Tom Kenessey told the IBAC Operation Sandon hearing that their business partner Mr Woodman threatened to have a Cranbourne West land rezoning proposal Amendment C219 “pulled” by Casey Council unless his retainer fee was doubled.
Mr Woodman’s planning consultant Megan Schutz’s retainer fee also doubled from $120,000 a year to $240,000, IBAC heard.
“There were some strong arm events that I suppose led us to feel that there was no choice but to pay retainers that wouldn’t normally otherwise be paid,” Mr Kenessey said.
“It was intimated that our rezoning would be at risk.”
Mr Woodman’s success fee was about $2 million. If the rezoning was successful, Mr Woodman wanted his company Watsons to be hired for the civil engineering consultancy work.
Between them, Leighton and the Kelly family owned 203 hectares of ‘greenfield’ parcels in the 400-hectare industrial-zone precinct. They were seeking to rezone the area to residential land.
Mr Woodman, who was representing the Kelly family, was hired by Leighton to navigate the proposal via Casey councillors, Mr Kenessey told IBAC.
Mr Woodman was known for having “the contacts” in Casey and the South-East.
He’d successfully lobbied for Casey projects such as Marriott Waters and Brompton Lodge – the latter was the inclusion of Green Wedge land inside the urban growth boundary.
In early 2014, Mr Woodman was expected to speak with Casey councillors and reported back they seemed “supportive”.
He had said he could get the rezoning done in 12 months, Mr Kenessey recalled.
Unknown to Mr Kenessey, Mr Woodman had emailed a briefing note to councillors Geoff Ablett, Sam Aziz and Amanda Stapledon on 3 February 2014.
The next day, an urgent closed-council motion was successfully moved by Mr Aziz for Casey to liaise with the owners – that is Leighton and the Kelly family – and investigate rezoning the land.

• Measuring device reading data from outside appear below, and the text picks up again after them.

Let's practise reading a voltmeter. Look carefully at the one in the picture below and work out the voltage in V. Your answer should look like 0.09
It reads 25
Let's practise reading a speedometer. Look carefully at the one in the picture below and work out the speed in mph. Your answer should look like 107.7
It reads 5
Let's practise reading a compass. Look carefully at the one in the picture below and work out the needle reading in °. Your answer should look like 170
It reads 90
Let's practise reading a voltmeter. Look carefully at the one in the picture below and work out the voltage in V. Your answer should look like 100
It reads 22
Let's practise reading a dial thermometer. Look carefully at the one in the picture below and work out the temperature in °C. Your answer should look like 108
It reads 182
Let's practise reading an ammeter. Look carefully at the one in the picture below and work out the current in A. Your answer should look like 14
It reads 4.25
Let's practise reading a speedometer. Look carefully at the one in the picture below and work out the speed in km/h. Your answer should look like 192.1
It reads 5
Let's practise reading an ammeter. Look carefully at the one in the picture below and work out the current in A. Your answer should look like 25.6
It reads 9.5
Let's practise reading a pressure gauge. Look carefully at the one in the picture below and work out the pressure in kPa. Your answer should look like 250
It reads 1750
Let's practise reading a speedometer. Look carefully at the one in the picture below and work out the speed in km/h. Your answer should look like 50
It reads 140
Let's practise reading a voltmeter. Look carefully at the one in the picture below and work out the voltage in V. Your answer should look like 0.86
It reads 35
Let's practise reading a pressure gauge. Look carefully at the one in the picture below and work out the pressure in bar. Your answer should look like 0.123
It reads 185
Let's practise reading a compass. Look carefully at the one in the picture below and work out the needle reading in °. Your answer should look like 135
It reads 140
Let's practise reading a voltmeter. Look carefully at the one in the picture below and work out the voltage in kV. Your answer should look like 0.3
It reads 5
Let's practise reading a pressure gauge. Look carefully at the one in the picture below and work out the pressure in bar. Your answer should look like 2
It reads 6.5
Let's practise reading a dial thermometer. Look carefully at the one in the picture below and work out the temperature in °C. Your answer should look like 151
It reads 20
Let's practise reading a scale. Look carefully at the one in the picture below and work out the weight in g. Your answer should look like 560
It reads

IBAC Commissioner Robert Redlich asked Mr Kenessey: “Mr Woodman engaged the councillors to pass this motion covering your land without your authority?”
“From my recollection, yes,” Mr Kenessey replied.
“We understood that they were just going to have an informal chat.”
Mr Kenessey said his first recollection of a motion was on 1 April 2014. Councillors then voted for a review of the land’s zoning.
Casey councillor and “close personal friend” Gary Rowe had an electoral fundraiser organised by Mr Woodman’s company Watsons.
But he wanted Leighton to get rid of Mr Woodman and Ms Schutz for a “considerable amount of time”, Mr Kenessey said.
“He thought they were a liability and (we) should just sack them.”
Mr Rowe had suggested that it was a “done deal” that he’d be mayor in coming years. But he lost out to Mr Aziz and Mr Ablett who Mr Rowe believed were “likely” corrupt, Mr Kenessey said.
“From my understanding Aziz and Rowe hated each other.
“We felt that even if Gary wanted to help us … I don’t think that Gary had the numbers.
“So I advised my executive that as a risk assessment we had to bow to John (Woodman) and try and get rid of him as soon as possible by the land being rezoned.”
By 2018, The Age published articles that sparked the IBAC inquiry into alleged corruption involving Casey councillors and Mr Woodman.
Mr Kenessey agreed with Counsel Assisting IBAC, Michael Tovey, that he should have heeded Mr Rowe’s advice.